[Page-level text extractions]
• • •
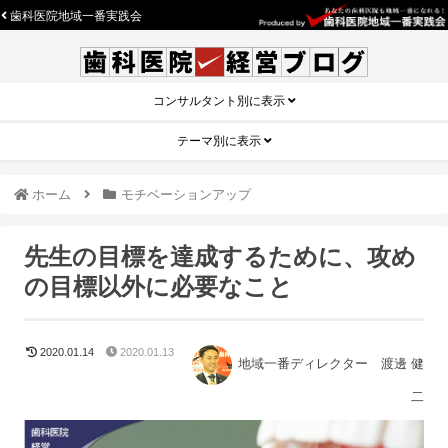
歯科医院地域一番実践会
コンサルタント別に表示
テーマ別に表示
ホーム
モチベーションアップ
先生の目標を達成するために、攻め
の目標以外に必要なこと
2020.01.14
2020.01.13
地域一番ディレクター 渡邊 健
二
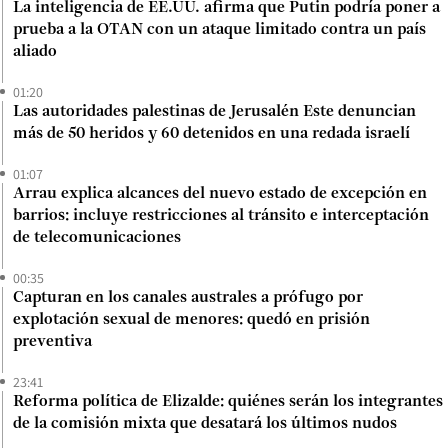
La inteligencia de EE.UU. afirma que Putin podría poner a
prueba a la OTAN con un ataque limitado contra un país
aliado
01:20
Las autoridades palestinas de Jerusalén Este denuncian
más de 50 heridos y 60 detenidos en una redada israelí
01:07
Arrau explica alcances del nuevo estado de excepción en
barrios: incluye restricciones al tránsito e interceptación
de telecomunicaciones
00:35
Capturan en los canales australes a prófugo por
explotación sexual de menores: quedó en prisión
preventiva
23:41
Reforma política de Elizalde: quiénes serán los integrantes
de la comisión mixta que desatará los últimos nudos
• • •
The records above, minus their pictures, are to be returned word for word.

歯科医院地域一番実践会
コンサルタント別に表示
テーマ別に表示
ホーム
モチベーションアップ
先生の目標を達成するために、攻め
の目標以外に必要なこと
2020.01.14
2020.01.13
地域一番ディレクター 渡邊 健
二
La inteligencia de EE.UU. afirma que Putin podría poner a
prueba a la OTAN con un ataque limitado contra un país
aliado
01:20
Las autoridades palestinas de Jerusalén Este denuncian
más de 50 heridos y 60 detenidos en una redada israelí
01:07
Arrau explica alcances del nuevo estado de excepción en
barrios: incluye restricciones al tránsito e interceptación
de telecomunicaciones
00:35
Capturan en los canales australes a prófugo por
explotación sexual de menores: quedó en prisión
preventiva
23:41
Reforma política de Elizalde: quiénes serán los integrantes
de la comisión mixta que desatará los últimos nudos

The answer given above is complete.